Kassandraruf der Marktwirtschafters

Berthold Kohler von der FAZ hat es auf den Punkt gebracht: Die "Banker" haben die Republik schon verschoben - nach links. Der marktwirtschaftliche Kommentator sieht Deutschland auf dem Weg zu einem Neodirigismus und hat auch schon unverantwortliche Bankiers vor allem aus dem Ausland als Verantwortliche dafür ausgemacht, dass die über Jahre mit viel Engagement geleistete Arbeit von rührigen Lobbygruppen, von denen die Initiative Neue Soziale Marktwirtschaft und die Bertelsmannstiftung die bekanntesten sind, vielleicht keine Früchte trägt.

Ausgerechnet die Banker, "die sich gerne als seine postmoderne Avantgarde gerierten, (haben) die in Deutschland ohnehin nicht tief wurzelnde Idee des freien, sich selbst regulierenden Marktes in einer Weise diskreditiert, die auf Jahre hinaus den politischen Diskurs vorbestimmen und einengen wird." Kohler befürchtet, dass es in Deutschland künftig schwieriger wird, weiter das hohe Lied der Marktwirtschaft zu singen. „Die Krise versetzt nicht nur der Linkspartei eine Hausse, sie versetzt das gesamte Koordinatensystem nach links“, so Kohlers Befund, den er mit einer düsteren Warnung verknüpft. „Das Land wird, wenn der Sturm eines Tages vorüber ist, nicht nur wirtschaftlich, sondern auch politisch gezeichnet sein.“

Nun zeigen die Kassandrarufe eines überzeugten Marktradikalen in erster Linie die Panik und Weltuntergangstimmung, die in diesen Kreisen heute herrscht. Doch mit der Realität haben sie wenig zu tun. Ein Marxkonterfei auf der Titelseite einer Tageszeitung macht heute genau so wenig eine Revolution wie vor 40 Jahren. Der verschobene Börsengang der Deutschen Bahn erscheint manchen Neoliberalen nur deshalb als eine verlorene Schlacht, weil sie bis zum Schluss wider alle Vernunft diesen Schritt als eine entscheidende Bataille gegen die letzten Reste von Staatssozialismus gesehen haben. Diese letzte Schlacht wird nun vielleicht nicht mehr in dieser Legislaturperiode stattfinden. Aber rückt deswegen die Republik gleich nach links?

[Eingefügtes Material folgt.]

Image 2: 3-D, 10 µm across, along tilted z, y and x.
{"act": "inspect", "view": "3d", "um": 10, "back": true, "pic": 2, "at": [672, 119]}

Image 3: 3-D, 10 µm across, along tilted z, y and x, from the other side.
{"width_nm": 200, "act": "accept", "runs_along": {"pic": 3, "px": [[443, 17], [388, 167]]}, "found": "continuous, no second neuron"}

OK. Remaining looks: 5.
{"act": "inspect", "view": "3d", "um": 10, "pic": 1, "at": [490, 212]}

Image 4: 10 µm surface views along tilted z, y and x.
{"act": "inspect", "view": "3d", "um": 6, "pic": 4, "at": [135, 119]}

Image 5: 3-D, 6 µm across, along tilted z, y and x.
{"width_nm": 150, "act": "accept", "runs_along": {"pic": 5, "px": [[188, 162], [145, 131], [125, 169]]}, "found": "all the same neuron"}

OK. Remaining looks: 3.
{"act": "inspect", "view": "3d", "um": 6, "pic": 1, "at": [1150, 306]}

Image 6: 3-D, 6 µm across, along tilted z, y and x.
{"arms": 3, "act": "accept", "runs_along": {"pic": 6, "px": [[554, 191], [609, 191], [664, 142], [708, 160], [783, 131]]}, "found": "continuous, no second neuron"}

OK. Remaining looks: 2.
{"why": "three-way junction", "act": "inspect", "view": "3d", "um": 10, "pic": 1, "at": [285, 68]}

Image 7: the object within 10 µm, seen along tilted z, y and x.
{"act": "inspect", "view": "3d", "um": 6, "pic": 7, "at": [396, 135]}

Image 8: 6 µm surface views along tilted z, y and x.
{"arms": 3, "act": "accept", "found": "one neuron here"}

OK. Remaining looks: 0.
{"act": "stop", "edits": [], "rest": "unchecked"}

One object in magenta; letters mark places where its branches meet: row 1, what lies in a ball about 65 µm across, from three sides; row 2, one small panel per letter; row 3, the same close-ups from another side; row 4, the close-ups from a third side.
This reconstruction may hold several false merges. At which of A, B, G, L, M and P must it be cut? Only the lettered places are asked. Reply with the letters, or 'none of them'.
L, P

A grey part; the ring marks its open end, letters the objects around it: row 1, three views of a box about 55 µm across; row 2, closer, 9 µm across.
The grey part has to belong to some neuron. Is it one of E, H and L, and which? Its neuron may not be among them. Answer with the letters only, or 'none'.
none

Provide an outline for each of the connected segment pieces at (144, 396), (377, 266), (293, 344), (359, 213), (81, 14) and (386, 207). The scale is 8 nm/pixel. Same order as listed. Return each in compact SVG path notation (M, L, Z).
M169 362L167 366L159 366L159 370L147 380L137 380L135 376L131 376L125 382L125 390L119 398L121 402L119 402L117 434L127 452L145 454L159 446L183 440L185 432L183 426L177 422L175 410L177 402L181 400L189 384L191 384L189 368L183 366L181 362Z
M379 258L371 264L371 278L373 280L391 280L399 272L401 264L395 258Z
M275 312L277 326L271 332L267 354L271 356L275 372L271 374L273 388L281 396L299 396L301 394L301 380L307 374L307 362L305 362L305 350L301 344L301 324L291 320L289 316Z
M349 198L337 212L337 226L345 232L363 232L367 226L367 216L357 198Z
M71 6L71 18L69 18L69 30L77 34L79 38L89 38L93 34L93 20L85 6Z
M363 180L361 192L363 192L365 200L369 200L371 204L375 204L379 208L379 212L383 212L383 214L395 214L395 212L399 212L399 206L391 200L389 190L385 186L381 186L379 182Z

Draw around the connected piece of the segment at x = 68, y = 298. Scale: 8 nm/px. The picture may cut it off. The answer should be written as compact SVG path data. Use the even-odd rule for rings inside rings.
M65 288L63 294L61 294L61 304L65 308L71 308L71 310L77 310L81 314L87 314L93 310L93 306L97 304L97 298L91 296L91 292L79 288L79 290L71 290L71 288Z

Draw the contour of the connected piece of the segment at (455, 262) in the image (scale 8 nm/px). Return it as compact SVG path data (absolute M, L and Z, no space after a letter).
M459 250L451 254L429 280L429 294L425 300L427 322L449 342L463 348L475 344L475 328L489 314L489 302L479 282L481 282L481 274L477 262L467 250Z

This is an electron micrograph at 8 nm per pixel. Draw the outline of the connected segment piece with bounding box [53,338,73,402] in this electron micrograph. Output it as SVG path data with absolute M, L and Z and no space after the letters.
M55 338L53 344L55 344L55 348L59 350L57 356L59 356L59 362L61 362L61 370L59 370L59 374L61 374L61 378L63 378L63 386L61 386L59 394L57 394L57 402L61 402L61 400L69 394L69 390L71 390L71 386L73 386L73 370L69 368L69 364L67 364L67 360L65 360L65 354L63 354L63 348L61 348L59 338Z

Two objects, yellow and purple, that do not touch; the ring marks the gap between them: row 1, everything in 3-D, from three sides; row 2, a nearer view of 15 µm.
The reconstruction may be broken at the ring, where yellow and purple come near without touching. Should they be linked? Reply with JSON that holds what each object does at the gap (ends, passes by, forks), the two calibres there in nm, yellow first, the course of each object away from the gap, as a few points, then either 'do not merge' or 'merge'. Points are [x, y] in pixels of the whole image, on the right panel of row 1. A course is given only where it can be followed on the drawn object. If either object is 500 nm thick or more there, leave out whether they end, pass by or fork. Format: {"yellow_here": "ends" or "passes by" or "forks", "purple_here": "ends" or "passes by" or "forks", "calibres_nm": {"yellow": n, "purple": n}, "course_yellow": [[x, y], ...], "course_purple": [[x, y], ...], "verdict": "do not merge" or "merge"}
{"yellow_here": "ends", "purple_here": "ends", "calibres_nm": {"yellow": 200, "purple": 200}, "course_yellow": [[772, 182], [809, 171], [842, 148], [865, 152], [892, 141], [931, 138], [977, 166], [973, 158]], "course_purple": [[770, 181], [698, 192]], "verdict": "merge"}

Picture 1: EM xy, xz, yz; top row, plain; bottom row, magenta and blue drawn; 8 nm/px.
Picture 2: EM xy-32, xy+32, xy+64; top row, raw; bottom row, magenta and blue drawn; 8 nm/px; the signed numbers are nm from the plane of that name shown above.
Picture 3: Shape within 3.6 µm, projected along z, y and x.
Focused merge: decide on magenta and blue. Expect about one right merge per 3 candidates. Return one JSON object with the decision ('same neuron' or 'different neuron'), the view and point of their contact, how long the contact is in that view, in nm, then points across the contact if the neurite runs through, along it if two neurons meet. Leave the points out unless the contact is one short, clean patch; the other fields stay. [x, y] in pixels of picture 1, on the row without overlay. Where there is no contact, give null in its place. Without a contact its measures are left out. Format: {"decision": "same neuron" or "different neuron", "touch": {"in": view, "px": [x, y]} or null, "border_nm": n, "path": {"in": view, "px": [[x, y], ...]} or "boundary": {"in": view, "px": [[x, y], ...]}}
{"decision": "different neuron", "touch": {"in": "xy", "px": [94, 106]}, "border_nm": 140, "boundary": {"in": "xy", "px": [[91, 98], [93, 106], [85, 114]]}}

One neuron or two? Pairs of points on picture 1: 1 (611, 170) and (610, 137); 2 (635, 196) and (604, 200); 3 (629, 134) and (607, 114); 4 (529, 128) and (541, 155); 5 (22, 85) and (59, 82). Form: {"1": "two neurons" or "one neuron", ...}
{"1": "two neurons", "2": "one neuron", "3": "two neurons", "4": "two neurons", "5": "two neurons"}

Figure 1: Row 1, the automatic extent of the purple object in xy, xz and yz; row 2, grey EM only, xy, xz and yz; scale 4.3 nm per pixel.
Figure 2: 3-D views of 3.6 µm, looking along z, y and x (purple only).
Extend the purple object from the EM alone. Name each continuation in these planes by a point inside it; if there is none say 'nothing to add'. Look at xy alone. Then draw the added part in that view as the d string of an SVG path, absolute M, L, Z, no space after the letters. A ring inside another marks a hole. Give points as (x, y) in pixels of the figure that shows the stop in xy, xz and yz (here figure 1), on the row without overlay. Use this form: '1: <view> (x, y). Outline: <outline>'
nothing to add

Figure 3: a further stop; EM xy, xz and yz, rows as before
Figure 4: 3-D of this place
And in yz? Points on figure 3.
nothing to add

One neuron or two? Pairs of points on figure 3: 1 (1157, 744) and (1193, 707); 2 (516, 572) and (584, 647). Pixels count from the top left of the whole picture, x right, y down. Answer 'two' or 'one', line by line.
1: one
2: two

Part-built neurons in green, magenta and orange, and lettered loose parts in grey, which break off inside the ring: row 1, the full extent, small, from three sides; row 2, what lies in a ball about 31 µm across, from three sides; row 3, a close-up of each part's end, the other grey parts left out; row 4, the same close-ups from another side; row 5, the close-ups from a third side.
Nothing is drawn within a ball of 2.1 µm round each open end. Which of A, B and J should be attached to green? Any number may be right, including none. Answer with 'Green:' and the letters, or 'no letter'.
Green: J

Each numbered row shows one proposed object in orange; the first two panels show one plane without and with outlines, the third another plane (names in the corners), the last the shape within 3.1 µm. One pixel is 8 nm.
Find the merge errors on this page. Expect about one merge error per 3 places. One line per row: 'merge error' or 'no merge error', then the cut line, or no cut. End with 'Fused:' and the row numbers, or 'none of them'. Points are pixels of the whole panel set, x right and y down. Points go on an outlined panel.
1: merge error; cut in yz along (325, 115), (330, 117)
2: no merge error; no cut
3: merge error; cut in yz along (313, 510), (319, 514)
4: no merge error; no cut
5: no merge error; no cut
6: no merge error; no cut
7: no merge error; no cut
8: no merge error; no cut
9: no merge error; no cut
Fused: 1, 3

Es ist ausgerechnet Lafontaine, der vor einer falschen Euphorie warnt. Staatliche Garantien für marode Banken oder andere Industriezweige sind kein Sozialismus. Lafontaine, von dem seine jahrelangen Kritiker jetzt ein triumphales Auftrumpfen erwarteten, gibt sich betont staatsmännisch. Er, der immer als Vertreter eines nationalen Sozialdemokratismus gescholten wurde, betont das gemeinsame Handeln im EU-Rahmen und kritisiert die Nationalstaatsfixiertheit der Bundesregierung.

Der Verdacht, dass da schon einer für den Posten des Ministerpräsidenten des Saarlandes übt, ist nicht von der Hand zu weisen. Denn die Linkspartei dürfte bei Wahlen von den Zweifeln an der ordnenden Hand des Marktes profitieren. Zumal ihr erst kürzlich einer Studie des DIW bescheinigt wurde, dass sie zunehmend auch mehr Arbeitnehmer und die Mitte anspricht. Allerdings könne von einer festen Bindung an die Partei zumindest im Westen keine Rede sein.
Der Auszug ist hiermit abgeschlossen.